### SUPPLIED MATERIAL
________________

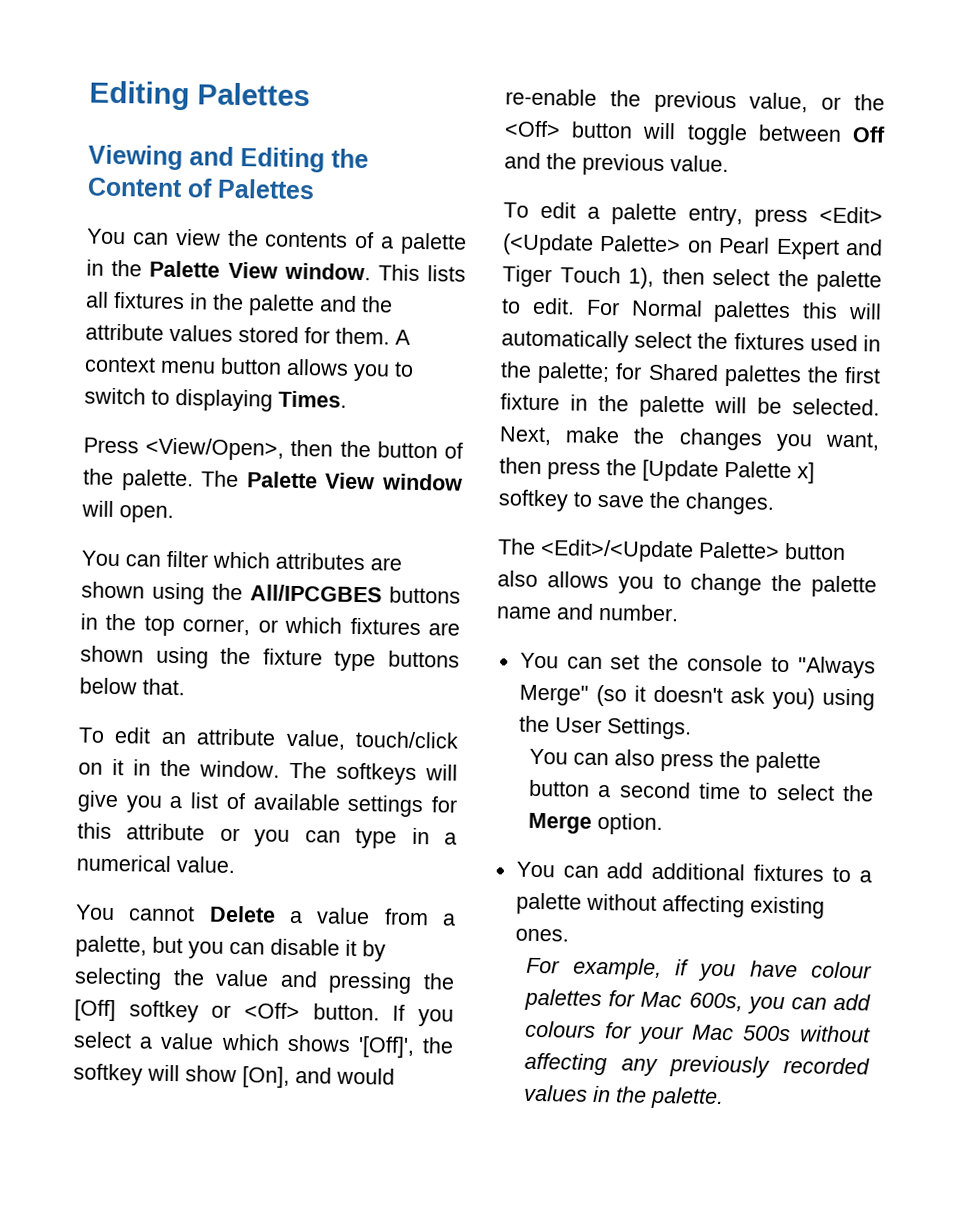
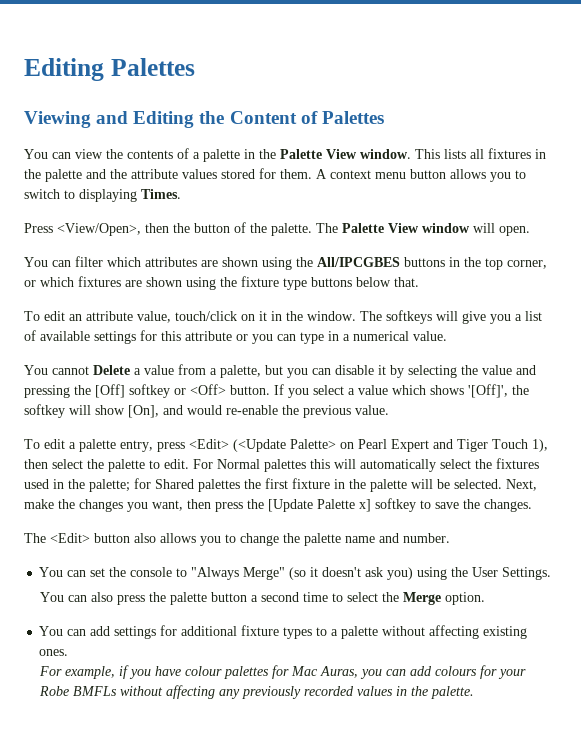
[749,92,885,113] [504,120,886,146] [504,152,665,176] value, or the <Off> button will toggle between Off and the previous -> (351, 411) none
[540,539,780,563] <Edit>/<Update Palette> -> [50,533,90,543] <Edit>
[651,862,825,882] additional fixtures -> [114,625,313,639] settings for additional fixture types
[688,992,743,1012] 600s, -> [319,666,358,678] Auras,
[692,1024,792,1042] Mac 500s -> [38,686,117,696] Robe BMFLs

________________

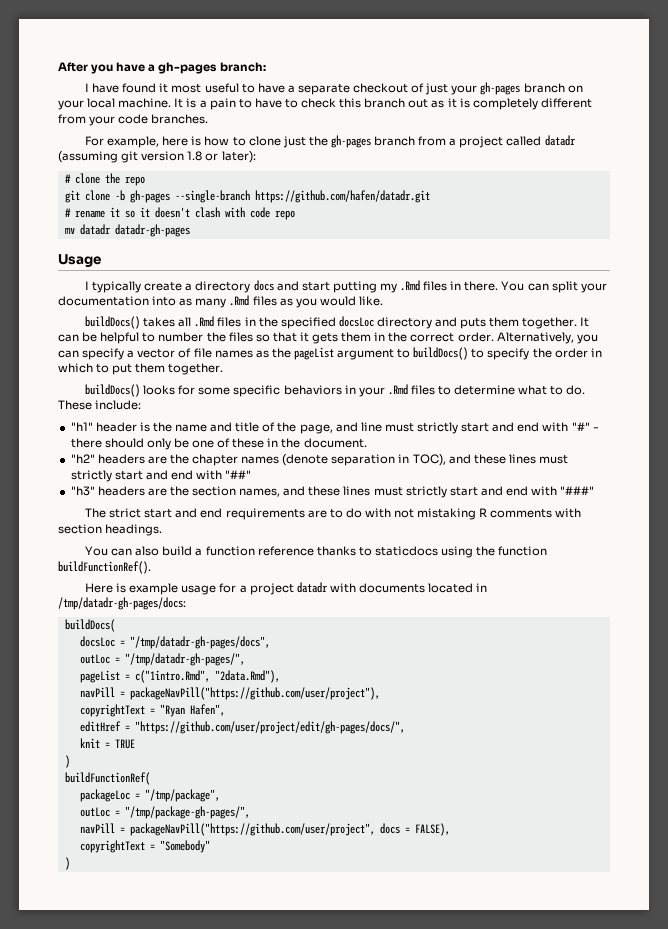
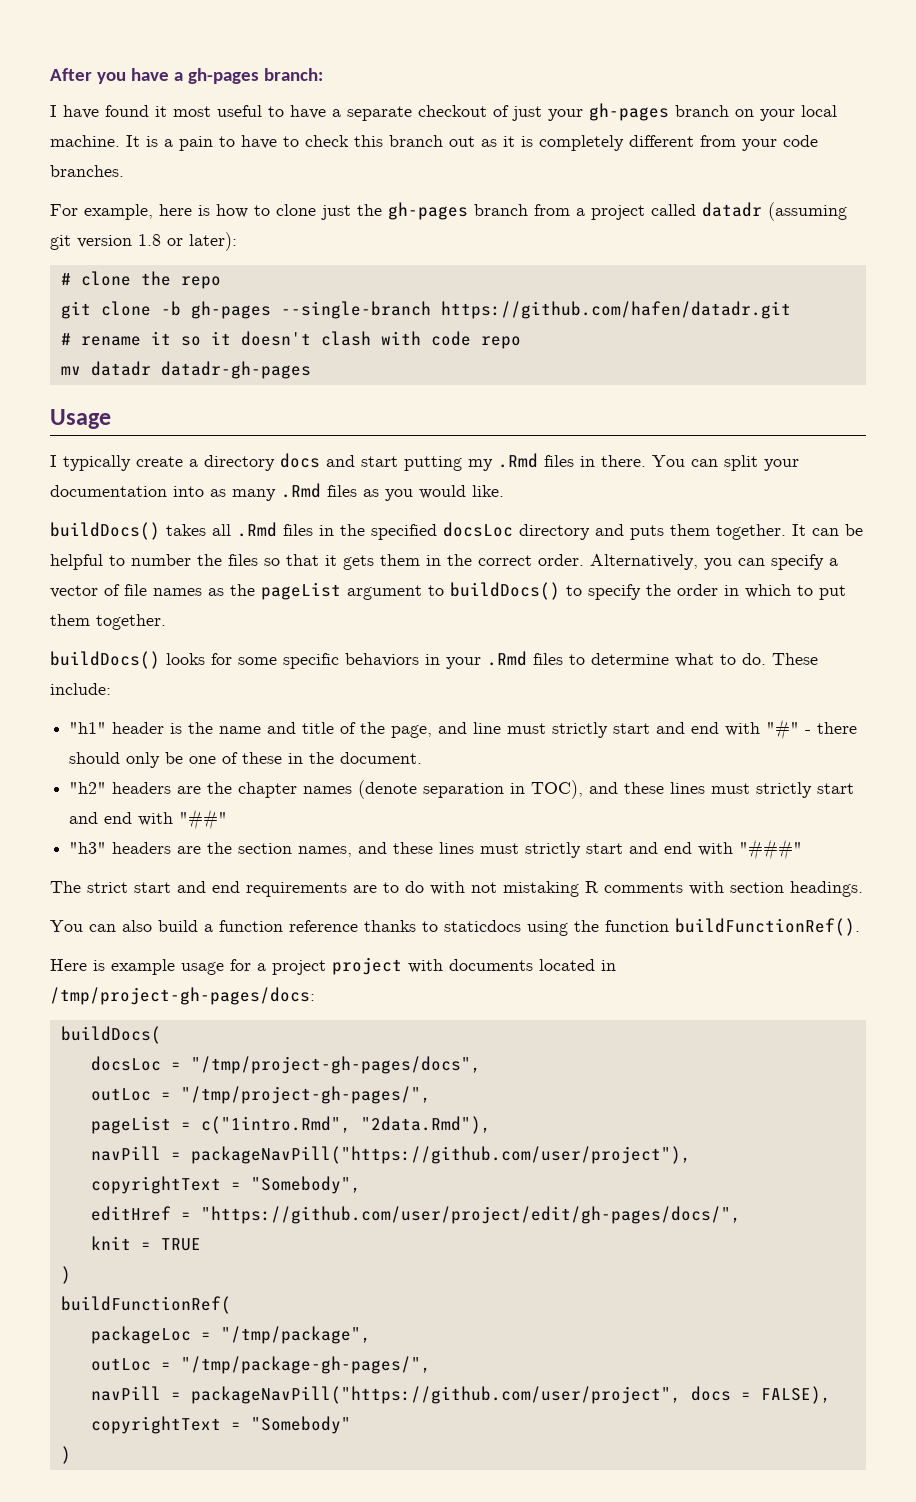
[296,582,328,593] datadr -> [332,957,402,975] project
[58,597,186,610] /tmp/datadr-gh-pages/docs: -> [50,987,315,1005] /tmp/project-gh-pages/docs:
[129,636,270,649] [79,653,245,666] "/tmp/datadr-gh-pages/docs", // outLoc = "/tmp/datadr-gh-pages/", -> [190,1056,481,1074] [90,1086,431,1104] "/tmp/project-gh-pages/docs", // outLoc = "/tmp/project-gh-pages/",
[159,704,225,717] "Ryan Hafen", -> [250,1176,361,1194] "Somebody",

________________

### WORK REQUIRED
Copy all the lines above that hold the string "project".

### ANSWER TO THIS EXERCISE
[296,582,328,593] datadr -> [332,957,402,975] project
[58,597,186,610] /tmp/datadr-gh-pages/docs: -> [50,987,315,1005] /tmp/project-gh-pages/docs:
[129,636,270,649] [79,653,245,666] "/tmp/datadr-gh-pages/docs", // outLoc = "/tmp/datadr-gh-pages/", -> [190,1056,481,1074] [90,1086,431,1104] "/tmp/project-gh-pages/docs", // outLoc = "/tmp/project-gh-pages/",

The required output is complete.